Embattled Malaysia Airlines, which is already spending a lot of money taking care of relatives of the 239 people aboard the ill-fated Flight 370, should brace for more expenses as its declaration that the passengers and crew are considered dead could lead to huge compensation claims.
So far, the air carrier had offered a partial payment of $5,000 per family, has been shouldering the hotel, food and other expenses of the relatives and pays for 2 dedicated caregivers each family to help the affected kin deal with the problem.
However, NBC reports that the Montreal Convention, a multilateral treaty, mandates payment of around $176,000 per person, bringing to at least $42 million the minimum compensation package.
The convention said claims could be made in one of five places where the carrier is domiciled, its main place of business, where the ticket was purchased, the destination of the jet or primary residence of the claimant.
That would mean, majority of the passengers would file claims in China or Malaysia where there are limited views of damages, said Floyd Wisner, an aviation crash lawyer.
However, the relatives could still file a lawsuit for higher damages.

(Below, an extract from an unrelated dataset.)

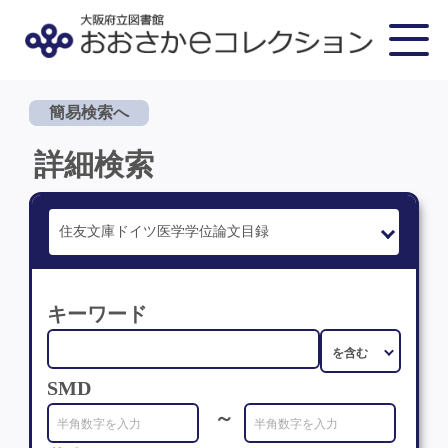
簡易検索へ
詳細検索
キーワード
SMD
～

Insurance experts said these pay-outs could vary widely per claim, with passenger from the U.S. potentially getting millions more than the other Asian travelers.

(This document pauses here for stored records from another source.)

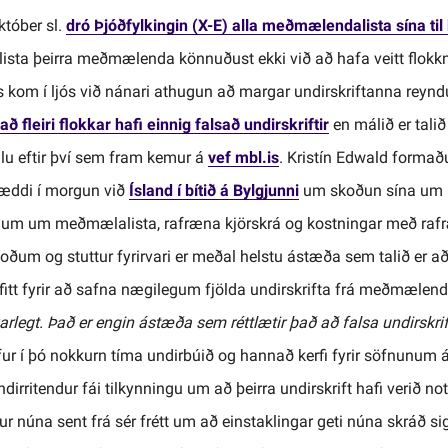
któber sl.
dró Þjóðfylkingin (X-E) alla meðmælendalista sína til
 lista þeirra meðmælenda könnuðust ekki við að hafa veitt flo
ins kom í ljós við nánari athugun að margar undirskriftanna rey
að fleiri flokkar hafi einnig falsað undirskriftir
en málið er tali
eglu eftir því sem fram kemur á
vef mbl.is
. Kristín Edwald formað
ræddi í morgun við
Ísland í bítið á Bylgjunni
um skoðun sína um a
lum um meðmælalista, rafræna kjörskrá og kostningar með raf
oðum og stuttur fyrirvari er meðal helstu ástæða sem talið er að
itt fyrir að safna nægilegum fjölda undirskrifta frá meðmælen
varlegt. Það er engin ástæða sem réttlætir það að falsa undirskrif
fur í þó nokkurn tíma undirbúið og hannað kerfi fyrir söfnunum á
irritendur fái tilkynningu um að þeirra undirskrift hafi verið not
ur núna sent frá sér frétt um að einstaklingar geti núna skráð si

Terry Rolfe, leader of aviation practice at Integro Insurance Brokers, explained to CNBC that compensation for loss of lives would vastly differ between American and non-U.S. passengers.
Claims brought in U.S. courts usually have significantly more value than in any other courts, and based on experience, U.S. citizens usually don't have problems securing compensation in U.S. courts. She added there are so many lawyers in the U.S. willing to handle such cases, explaining the high pay-outs.
Fortunately for Malaysian Airlines, which has been having financial difficulties even prior to Flight 370's disappearance, the ill-fated flight has only 3 Americans on board, while majority are Asians - 152 from China, 38 from Malaysia and 7 from Indonesia. There were also 6 Australians.
Share prices of Malaysian Airline System closed on Monday, down 4 per cent that could cut over $50 million from the air carrier's market value, compounding the 20 per cent drop in the company's stock price since news of the missing jet came out on March 8.
Ms Rolfie reckoned an American court could order Malaysian Airlines to pay the U.S. passengers between $8 million and $10 million, while the family of the Chinese passengers could get less than $1 million each.
Reuters reported that ahead of court claims, Allianz, the German insurance company that is the main reinsurer of the missing jet, had placed $110 million in an escrow account and has agreed to make hardship payments to relatives of the passengers.
Mr Wisner warned that varying pay-outs could result in an international backlash against the air carrier, particularly if their cases come out in media. He said the affected families could also opt to join in a class-action lawsuit against Malaysian Airlines.
He estimated the liability insurance of the air carrier could reach $1 billion, while Malaysian Airlines would likely pay between $500 million and $750 million as total compensation to the families.
Meanwhile, Malaysia would send another high-level delegation to Beijing in Tuesday night to meet with the families of the victims, said Malaysian Defence Minister Hishammuddin Hussein.
While Malaysian Airlines is also willing to shoulder the cost of flying the Chinese families to Australia, it would depend on the plane being found for Canberra to issue visas to the kin.